Sub-aortic Stenosis/Aortic Stenosis: this defect in the heart is sometimes noticed in the Rottweiler dog breed.
It is a situation where the aorta shrinks under the valve of the aortic thereby forcing the heart of the dog to work extra hard to supply the body blood.
If not well managed can result in sudden death or even fainting.
Gastric Dilatation-volvulus: it is also known as Torsion or Bloat.
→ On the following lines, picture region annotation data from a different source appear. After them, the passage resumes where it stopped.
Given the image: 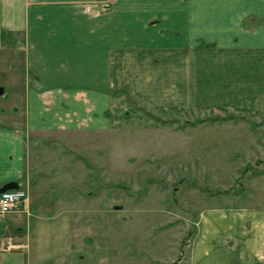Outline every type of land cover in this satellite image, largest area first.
Listing matches in <instances>:
<instances>
[{
	"label": "crops",
	"instance_id": "crops-1",
	"mask_svg": "<svg viewBox=\"0 0 264 264\" xmlns=\"http://www.w3.org/2000/svg\"><path fill=\"white\" fill-rule=\"evenodd\" d=\"M103 1L0 0V68L23 90L27 133L140 130L147 114L247 105L264 123V0ZM188 262L264 264V207L203 211Z\"/></svg>",
	"mask_w": 264,
	"mask_h": 264
},
{
	"label": "rangeland",
	"instance_id": "rangeland-1",
	"mask_svg": "<svg viewBox=\"0 0 264 264\" xmlns=\"http://www.w3.org/2000/svg\"><path fill=\"white\" fill-rule=\"evenodd\" d=\"M0 88V181L15 175L28 198L0 221V243L23 264H189L203 211L264 207V123L251 106L36 135L2 68Z\"/></svg>",
	"mask_w": 264,
	"mask_h": 264
},
{
	"label": "built area",
	"instance_id": "built-area-1",
	"mask_svg": "<svg viewBox=\"0 0 264 264\" xmlns=\"http://www.w3.org/2000/svg\"><path fill=\"white\" fill-rule=\"evenodd\" d=\"M110 0H104L101 7V11H105L108 7ZM88 12H92L87 9ZM28 202L27 194L21 187L15 190L5 191L0 194V221L3 220L7 215L23 210ZM17 247L15 244L6 241L5 243H0V252L8 253L12 249Z\"/></svg>",
	"mask_w": 264,
	"mask_h": 264
},
{
	"label": "water",
	"instance_id": "water-1",
	"mask_svg": "<svg viewBox=\"0 0 264 264\" xmlns=\"http://www.w3.org/2000/svg\"><path fill=\"white\" fill-rule=\"evenodd\" d=\"M3 92H4L3 89L0 88V96L3 95ZM17 188H18V186H17V184L15 182L6 183V184H4L3 186L0 187V194H2L5 191L15 190Z\"/></svg>",
	"mask_w": 264,
	"mask_h": 264
}]
</instances>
It affects Rottweiler and is life-threatening especially when they drink a large amount of water after eating, eat rapidly, fed one large meal a day or exercise heavily after a meal.
The food type and raised feeder seem to be linked to the cause according to experts and are common among old Rottweilers.
When it occurs, the dog will not be able to vomit to get rid of excess air in their stomach causing a blockage in the normal blood return to the heart.
When the dog is not given adequate medical attention, it can go into shock due to dropping in blood pressure which may result in death.
You should always take your dog for regular check-ups to detect any health-related issues on time
Having digested the health problems associated with the Rottweilers, let’s move to their care.
Care of the Rottweiler Dog
It is always better to live in the home together with your Rottweilers rather than keeping them in the backyard as they may become destructive, aggressive and bored as a result.
Because they are sometimes aggressive towards strangers who come into your house or even to other dogs, it is good to erect a fence around your compound.
In addition, you may consider putting a notice to your visitors advising them not to enter your home without being escorted by you or another family member living with you.
They enjoy going hiking and playing balls and their activeness will start to decrease a couple of ten to twenty minutes walks every day.
They also require more structured activities and longer exercise times and their intelligence, trainability and athleticism make them more suitable for obedience and agility competition as well as therapy, track work in addition to their pulling a wagon or cart.
Keep in mind when training Rottweiler dog breed that they work well on mental stimulation. They are eager to please and like learning new things. You should not find this very cumbersome if you have a consistent schedule.
We have finally come to the end of the Rottweiler dog breed information. We have been able to cover in detail their history, temperature, personality, health challenges as well as how to care for them.